Nous avons aussi discuté de raconter la grève aux usagers car la direction dénigre cette lutte qui " entraverait le service public ". Mais la grève du CT suscite la sympathie. On s’en est aperçu pendant nos tournées où les réactions de solidarité s’exprimaient. Certains avaient entendu parler de la grève et demandaient où elle en était, nous souhaitant " bon courage pour la suite ". Comme la lutte des chômeurs, celle de nos camarades du CT permet de discuter très largement de nos problèmes de travailleurs. Et déjà, il y a trois semaines, la grève de la RP de Pau avait été l’expression du ras-le-bol contre les suppressions d’emplois. La totalité des facteurs, entraînant dans leurs luttes une partie de leurs camarades des guichets, avait fait reculer la direction qui suspendait alors son plan de restructuration.

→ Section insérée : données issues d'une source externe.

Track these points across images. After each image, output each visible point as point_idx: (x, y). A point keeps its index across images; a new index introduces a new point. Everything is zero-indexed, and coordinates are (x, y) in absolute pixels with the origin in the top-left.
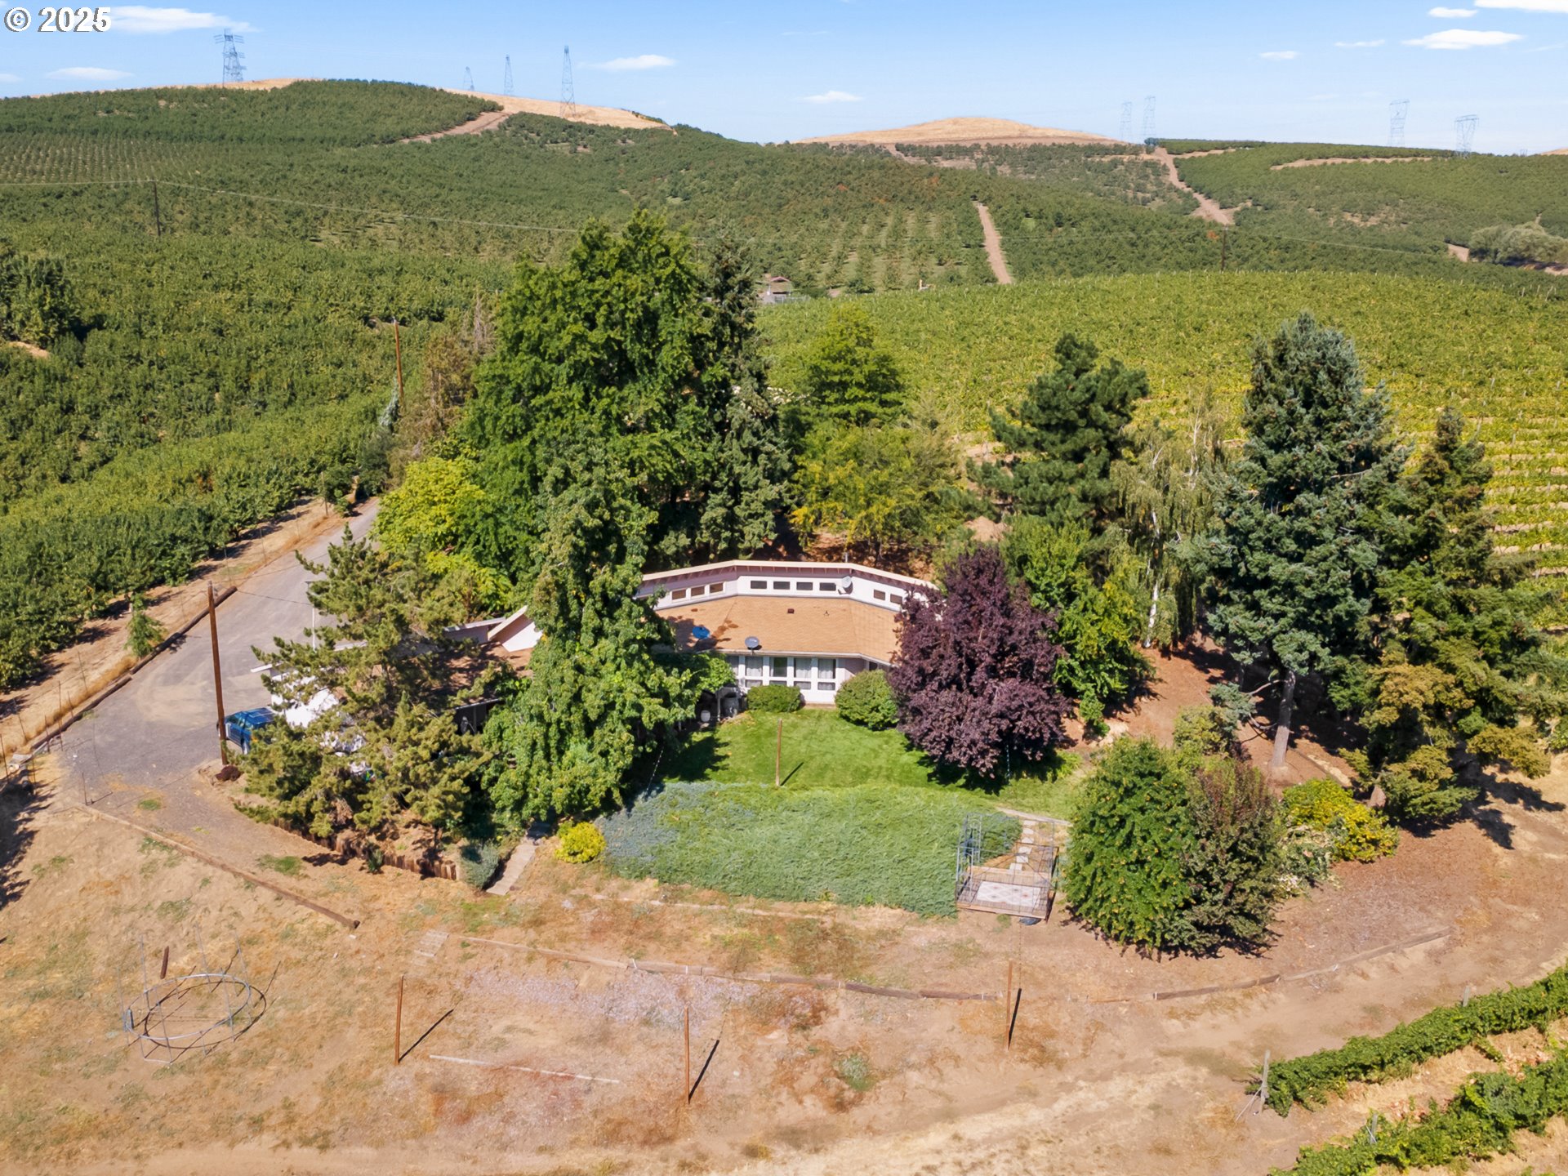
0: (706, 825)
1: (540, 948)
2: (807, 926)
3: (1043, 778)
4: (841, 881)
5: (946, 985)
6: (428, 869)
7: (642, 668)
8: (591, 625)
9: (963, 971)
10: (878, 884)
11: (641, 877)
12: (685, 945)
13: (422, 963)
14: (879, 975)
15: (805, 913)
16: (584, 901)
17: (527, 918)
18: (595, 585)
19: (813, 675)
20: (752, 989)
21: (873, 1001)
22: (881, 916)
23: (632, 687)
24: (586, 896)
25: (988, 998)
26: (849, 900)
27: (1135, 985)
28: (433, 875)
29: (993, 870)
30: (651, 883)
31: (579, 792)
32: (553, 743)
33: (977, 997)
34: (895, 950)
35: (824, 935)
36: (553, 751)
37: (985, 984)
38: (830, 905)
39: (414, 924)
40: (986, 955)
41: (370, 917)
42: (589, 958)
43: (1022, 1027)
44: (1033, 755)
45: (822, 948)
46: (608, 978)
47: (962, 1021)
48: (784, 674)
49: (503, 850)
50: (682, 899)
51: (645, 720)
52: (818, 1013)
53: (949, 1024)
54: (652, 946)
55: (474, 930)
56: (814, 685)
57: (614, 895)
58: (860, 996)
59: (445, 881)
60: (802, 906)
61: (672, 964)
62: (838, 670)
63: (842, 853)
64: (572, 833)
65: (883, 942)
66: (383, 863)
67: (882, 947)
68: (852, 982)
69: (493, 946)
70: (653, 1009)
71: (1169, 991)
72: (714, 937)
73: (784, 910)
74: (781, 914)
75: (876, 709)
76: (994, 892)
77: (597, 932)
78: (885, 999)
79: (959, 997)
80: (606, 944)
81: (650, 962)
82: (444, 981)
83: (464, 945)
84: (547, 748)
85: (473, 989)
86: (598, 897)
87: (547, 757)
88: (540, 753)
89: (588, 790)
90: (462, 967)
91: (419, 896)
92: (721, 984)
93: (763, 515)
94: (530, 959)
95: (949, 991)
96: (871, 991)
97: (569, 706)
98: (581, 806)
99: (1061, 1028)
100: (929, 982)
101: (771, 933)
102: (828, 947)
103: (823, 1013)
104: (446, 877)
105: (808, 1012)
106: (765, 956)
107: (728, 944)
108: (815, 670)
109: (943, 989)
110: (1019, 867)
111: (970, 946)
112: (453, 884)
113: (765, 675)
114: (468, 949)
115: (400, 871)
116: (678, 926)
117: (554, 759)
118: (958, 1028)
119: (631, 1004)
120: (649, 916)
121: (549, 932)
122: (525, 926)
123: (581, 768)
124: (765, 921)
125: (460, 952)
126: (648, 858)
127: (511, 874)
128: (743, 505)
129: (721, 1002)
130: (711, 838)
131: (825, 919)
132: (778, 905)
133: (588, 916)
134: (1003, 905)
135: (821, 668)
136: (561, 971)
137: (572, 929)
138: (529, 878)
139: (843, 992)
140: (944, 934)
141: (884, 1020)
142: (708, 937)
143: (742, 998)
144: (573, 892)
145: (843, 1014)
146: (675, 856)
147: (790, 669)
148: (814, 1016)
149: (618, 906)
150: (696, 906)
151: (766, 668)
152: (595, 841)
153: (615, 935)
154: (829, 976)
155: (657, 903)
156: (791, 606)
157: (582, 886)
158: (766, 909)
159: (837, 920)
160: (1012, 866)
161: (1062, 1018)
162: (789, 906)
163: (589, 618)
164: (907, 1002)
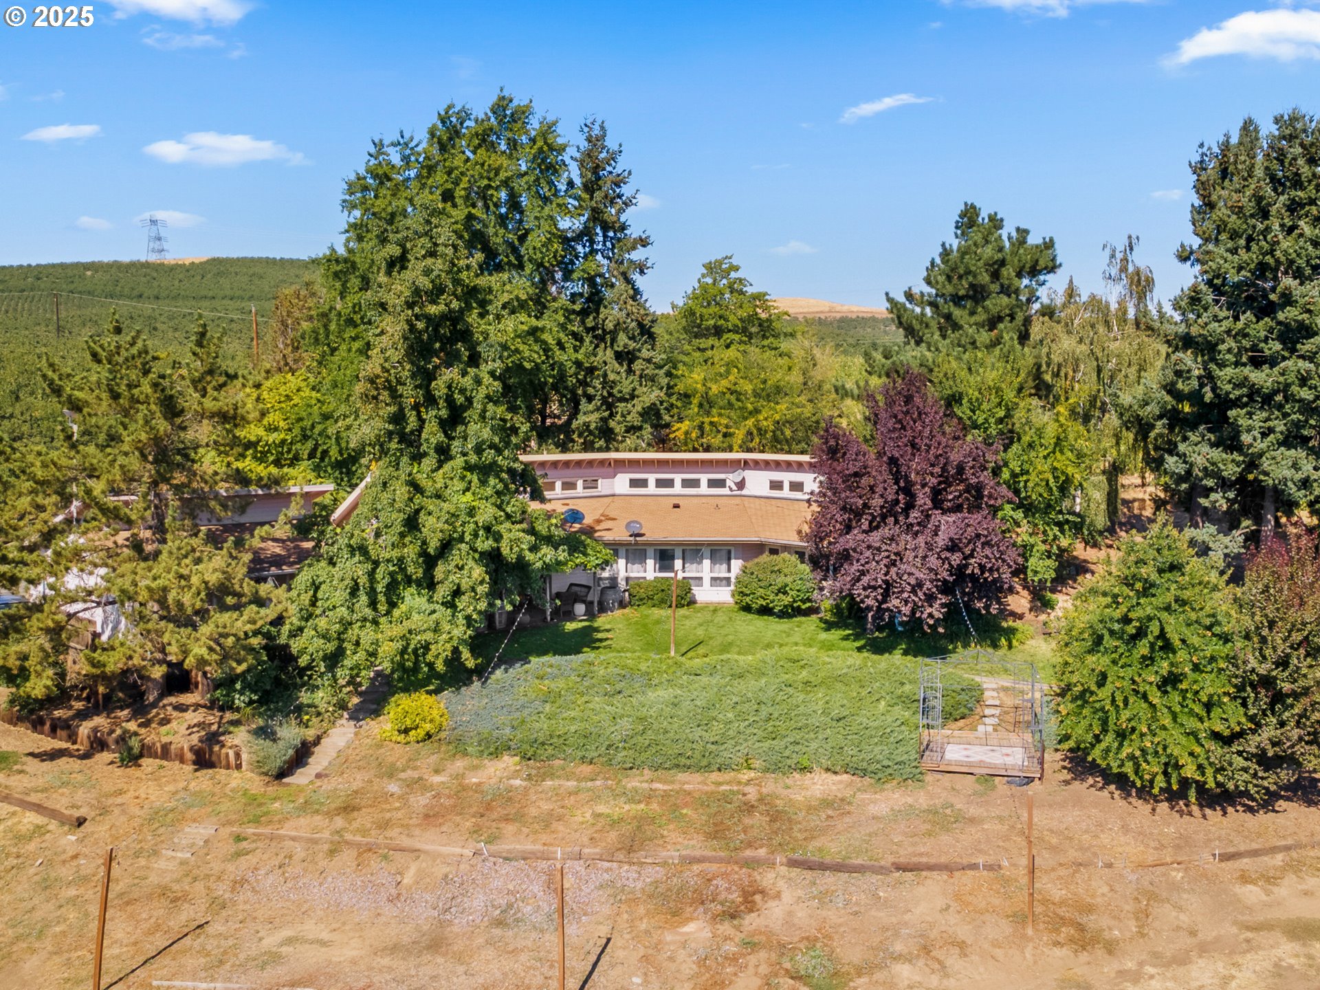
0: (582, 694)
1: (348, 836)
2: (726, 798)
3: (995, 646)
4: (767, 744)
5: (927, 854)
6: (204, 759)
7: (500, 486)
8: (433, 441)
9: (945, 838)
10: (814, 745)
11: (496, 754)
12: (559, 826)
13: (171, 866)
14: (832, 847)
15: (720, 784)
16: (417, 784)
17: (333, 806)
18: (439, 387)
19: (706, 569)
20: (653, 873)
21: (829, 880)
22: (820, 784)
23: (487, 513)
24: (420, 779)
25: (989, 867)
26: (776, 767)
27: (1183, 843)
28: (210, 765)
29: (957, 733)
30: (509, 762)
31: (415, 651)
32: (380, 588)
33: (974, 867)
34: (847, 819)
35: (750, 808)
36: (382, 598)
37: (980, 851)
38: (752, 774)
39: (168, 820)
40: (972, 821)
41: (104, 811)
42: (418, 846)
43: (1045, 902)
44: (987, 607)
45: (747, 821)
46: (445, 869)
47: (958, 897)
48: (670, 568)
49: (310, 734)
50: (552, 776)
51: (505, 551)
52: (751, 898)
53: (940, 902)
54: (510, 829)
55: (256, 821)
56: (707, 581)
57: (459, 776)
58: (809, 875)
59: (223, 771)
60: (715, 776)
61: (539, 847)
62: (733, 561)
63: (764, 713)
64: (404, 705)
65: (830, 812)
66: (141, 755)
67: (829, 817)
68: (796, 856)
69: (281, 838)
70: (510, 906)
71: (1231, 850)
72: (597, 816)
73: (692, 782)
74: (686, 787)
75: (782, 591)
76: (966, 753)
77: (430, 818)
78: (844, 876)
79: (948, 868)
80: (444, 829)
81: (504, 847)
82: (199, 886)
83: (239, 838)
84: (372, 593)
85: (245, 895)
86: (437, 779)
87: (373, 604)
88: (364, 599)
89: (426, 647)
90: (231, 867)
91: (185, 789)
92: (607, 870)
93: (640, 428)
94: (332, 852)
95: (932, 861)
96: (823, 867)
97: (402, 535)
98: (416, 669)
99: (1099, 900)
100: (902, 852)
101: (675, 808)
102: (757, 820)
103: (758, 898)
104: (228, 767)
105: (736, 896)
106: (671, 833)
107: (615, 823)
108: (707, 563)
109: (924, 860)
110: (990, 729)
111: (948, 811)
112: (236, 774)
113: (649, 571)
114: (244, 844)
115: (165, 763)
116: (546, 806)
117: (382, 608)
118: (955, 905)
119: (478, 901)
120: (508, 797)
121: (363, 819)
122: (330, 815)
123: (417, 620)
124: (666, 795)
125: (233, 848)
126: (508, 731)
127: (320, 760)
128: (618, 417)
129: (610, 891)
130: (590, 706)
131: (748, 789)
132: (682, 776)
133: (421, 801)
134: (981, 764)
135: (714, 559)
136: (374, 863)
137: (400, 814)
138: (343, 762)
139: (783, 870)
140: (910, 800)
141: (847, 903)
142: (588, 815)
143: (639, 885)
144: (403, 775)
145: (787, 897)
146: (541, 727)
147: (678, 563)
148: (746, 901)
149: (464, 788)
150: (572, 784)
151: (650, 563)
152: (435, 713)
153: (458, 819)
154: (762, 852)
155: (517, 782)
156: (676, 501)
157: (415, 768)
158: (665, 782)
159: (764, 790)
160: (981, 728)
161: (1098, 887)
162: (697, 777)
163: (432, 435)
164: (875, 878)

Lors d’une deuxième AG le mardi 10, où nous étions à nouveau une cinquantaine, un de nos camarades nous disait que cela lui rappelait les bons moments de la grève de 95 et il racontait la manifestation de la veille des grévistes du CT : 130 postiers, auxquels s’étaient joints des chômeurs et leurs associations, ont manifesté devant le siège de la direction. Lors de l’AG, la CGT s’est jointe à FO pour appeler à une grève sur l’ensemble de la Gironde pour le jeudi 12.

Lundi soir, une télé locale a annoncé 150 suppressions de postes sur le département en 1998. Les chiffres ne sont pas officiels, car la direction essaie de masquer l’attaque en annonçant les coups petit à petit. Mais personne n’est dupe, et ne veut laisser isoler le CT dans sa lutte. Nous serons en grève le jeudi 12 avec dans la tête le " Tous ensemble " de décembre 95.